Saved data entries:

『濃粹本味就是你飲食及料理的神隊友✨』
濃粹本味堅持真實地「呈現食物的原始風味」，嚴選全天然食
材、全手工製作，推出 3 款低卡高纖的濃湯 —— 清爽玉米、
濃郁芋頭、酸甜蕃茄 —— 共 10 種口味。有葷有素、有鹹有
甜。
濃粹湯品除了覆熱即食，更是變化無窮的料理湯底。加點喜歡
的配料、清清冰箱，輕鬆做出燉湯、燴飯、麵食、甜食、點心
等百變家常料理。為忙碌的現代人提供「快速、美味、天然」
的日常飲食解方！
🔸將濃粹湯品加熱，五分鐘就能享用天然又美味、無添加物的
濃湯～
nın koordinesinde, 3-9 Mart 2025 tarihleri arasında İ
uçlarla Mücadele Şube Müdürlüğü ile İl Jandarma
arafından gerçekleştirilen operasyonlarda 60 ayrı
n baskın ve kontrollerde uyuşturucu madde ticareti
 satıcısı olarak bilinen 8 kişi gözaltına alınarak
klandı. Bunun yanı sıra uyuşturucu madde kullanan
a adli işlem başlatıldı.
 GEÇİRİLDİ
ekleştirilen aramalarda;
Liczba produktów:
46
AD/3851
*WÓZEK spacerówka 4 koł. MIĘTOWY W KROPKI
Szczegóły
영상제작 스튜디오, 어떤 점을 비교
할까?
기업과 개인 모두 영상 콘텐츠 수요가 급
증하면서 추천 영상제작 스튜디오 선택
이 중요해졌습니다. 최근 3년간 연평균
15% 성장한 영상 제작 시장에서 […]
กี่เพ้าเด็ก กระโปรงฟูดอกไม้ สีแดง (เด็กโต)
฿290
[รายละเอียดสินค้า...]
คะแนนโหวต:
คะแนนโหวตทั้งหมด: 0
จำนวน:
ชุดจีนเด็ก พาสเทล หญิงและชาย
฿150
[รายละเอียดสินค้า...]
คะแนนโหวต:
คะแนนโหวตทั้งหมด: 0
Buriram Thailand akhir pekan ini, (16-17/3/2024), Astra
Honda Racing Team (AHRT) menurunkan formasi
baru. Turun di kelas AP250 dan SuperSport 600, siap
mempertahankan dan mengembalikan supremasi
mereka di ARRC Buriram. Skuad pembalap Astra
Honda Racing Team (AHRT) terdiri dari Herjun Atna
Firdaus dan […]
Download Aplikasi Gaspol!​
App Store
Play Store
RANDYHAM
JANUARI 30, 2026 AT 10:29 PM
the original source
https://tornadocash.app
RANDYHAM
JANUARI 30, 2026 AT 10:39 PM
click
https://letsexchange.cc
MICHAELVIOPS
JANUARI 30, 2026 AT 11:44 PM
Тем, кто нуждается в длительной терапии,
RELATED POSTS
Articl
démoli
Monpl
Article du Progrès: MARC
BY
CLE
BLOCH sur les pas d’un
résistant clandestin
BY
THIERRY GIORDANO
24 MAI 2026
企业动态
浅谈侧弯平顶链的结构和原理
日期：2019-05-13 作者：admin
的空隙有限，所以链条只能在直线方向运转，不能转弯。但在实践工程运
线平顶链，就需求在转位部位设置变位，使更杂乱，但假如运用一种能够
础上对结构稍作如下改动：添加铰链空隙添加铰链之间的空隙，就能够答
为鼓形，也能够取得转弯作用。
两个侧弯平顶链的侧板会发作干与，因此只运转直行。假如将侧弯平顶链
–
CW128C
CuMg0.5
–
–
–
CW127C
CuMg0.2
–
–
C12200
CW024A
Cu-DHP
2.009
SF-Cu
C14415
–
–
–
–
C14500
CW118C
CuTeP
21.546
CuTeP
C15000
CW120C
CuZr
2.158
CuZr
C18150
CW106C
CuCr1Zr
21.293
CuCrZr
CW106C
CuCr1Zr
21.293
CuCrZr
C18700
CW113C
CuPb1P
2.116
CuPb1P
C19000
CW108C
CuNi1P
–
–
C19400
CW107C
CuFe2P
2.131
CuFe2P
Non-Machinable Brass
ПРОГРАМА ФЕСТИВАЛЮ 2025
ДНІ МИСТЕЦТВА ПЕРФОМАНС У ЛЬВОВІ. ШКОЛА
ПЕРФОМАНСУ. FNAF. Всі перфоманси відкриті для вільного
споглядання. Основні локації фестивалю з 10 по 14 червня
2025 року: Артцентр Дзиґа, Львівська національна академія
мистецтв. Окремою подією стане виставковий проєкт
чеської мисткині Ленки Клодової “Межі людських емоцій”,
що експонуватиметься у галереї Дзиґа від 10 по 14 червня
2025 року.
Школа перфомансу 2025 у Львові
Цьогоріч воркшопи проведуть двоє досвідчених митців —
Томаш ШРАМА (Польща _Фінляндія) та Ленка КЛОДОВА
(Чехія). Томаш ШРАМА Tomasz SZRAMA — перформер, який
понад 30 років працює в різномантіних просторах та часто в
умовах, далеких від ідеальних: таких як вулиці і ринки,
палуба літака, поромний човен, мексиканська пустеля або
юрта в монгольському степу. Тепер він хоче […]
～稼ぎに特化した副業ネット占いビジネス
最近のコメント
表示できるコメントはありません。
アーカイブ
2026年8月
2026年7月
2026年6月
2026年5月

## [Assignment]
The records above should be printed exactly, please, from the first line through the line containing "satıcısı olarak bilinen", with both ends kept and nothing past it.

## [Written response]
『濃粹本味就是你飲食及料理的神隊友✨』
濃粹本味堅持真實地「呈現食物的原始風味」，嚴選全天然食
材、全手工製作，推出 3 款低卡高纖的濃湯 —— 清爽玉米、
濃郁芋頭、酸甜蕃茄 —— 共 10 種口味。有葷有素、有鹹有
甜。
濃粹湯品除了覆熱即食，更是變化無窮的料理湯底。加點喜歡
的配料、清清冰箱，輕鬆做出燉湯、燴飯、麵食、甜食、點心
等百變家常料理。為忙碌的現代人提供「快速、美味、天然」
的日常飲食解方！
🔸將濃粹湯品加熱，五分鐘就能享用天然又美味、無添加物的
濃湯～
nın koordinesinde, 3-9 Mart 2025 tarihleri arasında İ
uçlarla Mücadele Şube Müdürlüğü ile İl Jandarma
arafından gerçekleştirilen operasyonlarda 60 ayrı
n baskın ve kontrollerde uyuşturucu madde ticareti
 satıcısı olarak bilinen 8 kişi gözaltına alınarak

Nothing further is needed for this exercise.